Tra il 1907, dall’età di circa 18 anni, fino al 1959, Giuseppe Palumbo ha esplorato la terra d’Otranto in lungo e in largo: dismessi i panni di dirigente delle Poste e Telegrafi di primo livello, lui prendeva la bicicletta e il suo banco ottico e andava a scattare le lastre in vetro 9×12. Ci sono immagini di Napoli e della Calabria, ma ha anche esplorato, tornandoci più volte, in particolare le province di Lecce, Brindisi e Taranto, la sua terra. Grandissimo e attento studioso del territorio, era corrispondente del Touring Club e della rivista Archeologia, ha scoperto due siti megalitici, due dolmen nei dintorni di Melendugno nell’area della Grecìa salentina. È stato un custode e studioso, non soltanto come osservatore passivo, ha scritto articoli veementi in cui denunciava chi distruggeva i beni comuni e quando è stata distrutta piazza Sant’Oronzo, a Lecce, per costruire  i palazzi fascisti, è stato l’unico che ha fatto sentire la sua voce, fotografando un quartiere bellissimo che veniva buttato a terra.
Una mostra ripercorre la passione di questo appassionato fotografo e il curatore è Paolo Pisanelli.

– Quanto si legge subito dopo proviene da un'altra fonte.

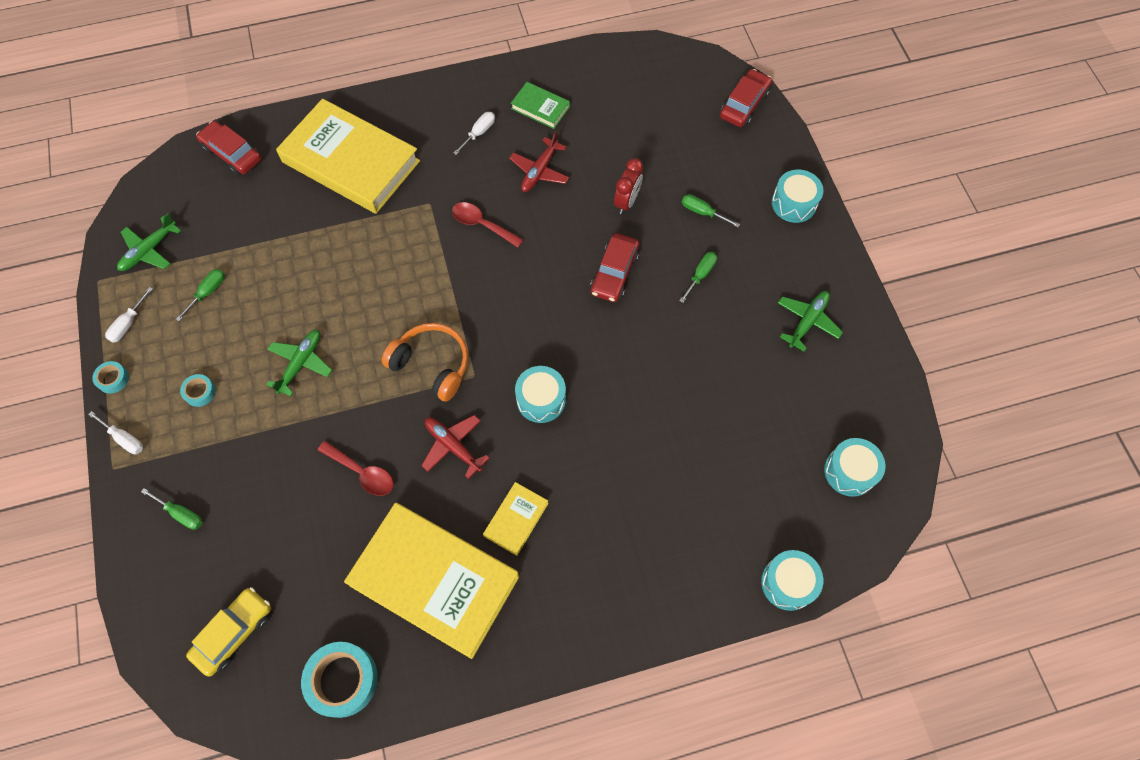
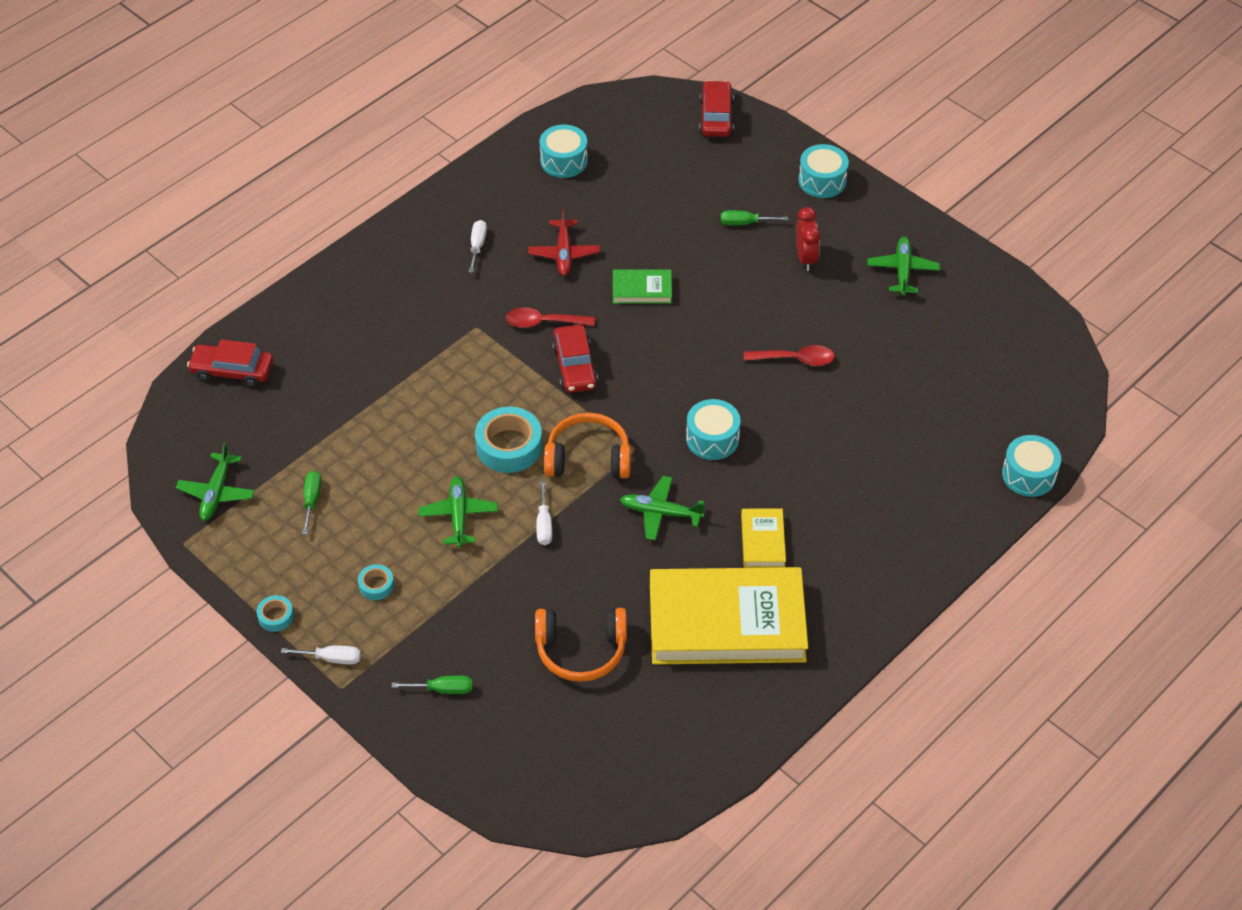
camera: 30 degrees left, 15 degrees down
white screwdriver [105,287,153,343] -> white screwdriver moved to [536,481,552,545]
yellow car [186,587,271,676] -> none
yellow book [276,99,420,214] -> none
turquoise tape [301,642,378,718] -> turquoise tape moved to [475,407,542,473]
red spoon [318,441,393,496] -> red spoon moved to [744,345,835,366]
red plane [421,415,489,479] -> green plane [620,476,705,540]
green book [511,82,570,129] -> green book moved to [613,269,672,304]
red car [590,233,639,302] -> red car moved to [552,324,598,393]
red clock [614,158,643,214] -> red clock moved to [796,207,820,271]
green screwdriver [679,252,717,303] -> none
turquoise drum [824,438,885,497] -> turquoise drum moved to [540,125,588,178]
none -> orange headphones [535,608,627,682]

Cosa si può dire dell’archivio di Giuseppe Palumbo?
«È un archivio che è rimasto addormentato e sepolto nei cassetti del museo provinciale di Lecce per molti anni, finché una bravissima storica dell’arte, Ilderosa Laudisa, non ha scritto un libro monumentale su Palumbo, riscoprendolo e tracciandone tutta l’opera attraverso un’indagine scientifica sulle singole fotografie. Noi, come Big Sur, Officina Visioni, Cinema del Reale con l’Istituto Centrale di Demoetnoantropologia e il Museo delle Civiltà di Roma dove è esposta questa bellissima mostra, abbiamo ristampato e rieditato un catalogo e finalmente questo archivio è stato restituito nel miglior modo possibile. Il Museo delle Civiltà offre un’esposizione molto particolare grazie anche alle luminarie, tipiche delle feste patronali, che illuminano l’esposizione.
Palumbo ha fotografato a fondo la sua terra, da come si apparecchiava la tavola a come si ricamavano i merletti, dal paesaggio all’architettura, e noi siamo riusciti a far dialogare le fotografie con tutte le stanze di questo bellissimo museo, il Museo delle Arti e Tradizioni Popolari, che vale la pena andare a visitare. Tra l’altro chi arriva in bicicletta ha uno sconto sul biglietto».

Si parla di Palumbo come anticipatore di Ernesto De Martino. Si può effettivamente definirlo così?
«Palumbo anticipa De Martino soprattutto per quanto riguarda gli usi e i costumi, che lui chiamava curiosità. Da questo punto di vista non si è mai pubblicizzato abbastanza, ha sempre tenuto un profilo di servizio e di cura del territorio senza imporre il suo nome come grande studioso o grande fotografo. Però, effettivamente, grazie a lui noi abbiamo uno spaccato della vita quotidiana della terra d’Otranto agli inizi del secolo scorso. Era molto attento a ricostruire momenti che si stavano perdendo, come far vestire un’intera famiglia con il costume tradizionale grico che cominciava a non essere più utilizzato; c’era la vita reale quotidiana con le vendemmie, le potature, il tabacco. Uva e tabacco ormai sono spariti dal Salento.
De Martino nel ‘59 fa la prima spedizione scientifica col fotografo Franco Pinna e il musicologo Diego Carpitella: un’equipe che si sposta per studiare il fenomeno del tarantismo. Questi rituali legati alla superstizione, Palumbo non li nomina; scrive un libro che riguarda anche Galatina e non nomina la tradizione del tarantismo, che era notissima e che già dal 1600 veniva identificata in questa terra, la terra del ragno. Per lui quello non era utile alla conoscenza del territorio, ha un approccio diverso, molto più indirizzato verso la storia, l’importanza archeologica, le tracce preistoriche sul territorio da cui era attratto».

La mostra Visioni del Sud. Giuseppe Palumbo, il fotografo in bicicletta è aperta fino al 7 febbraio 2018 presso il Museo delle Arti e Tradizioni Popolari a Roma.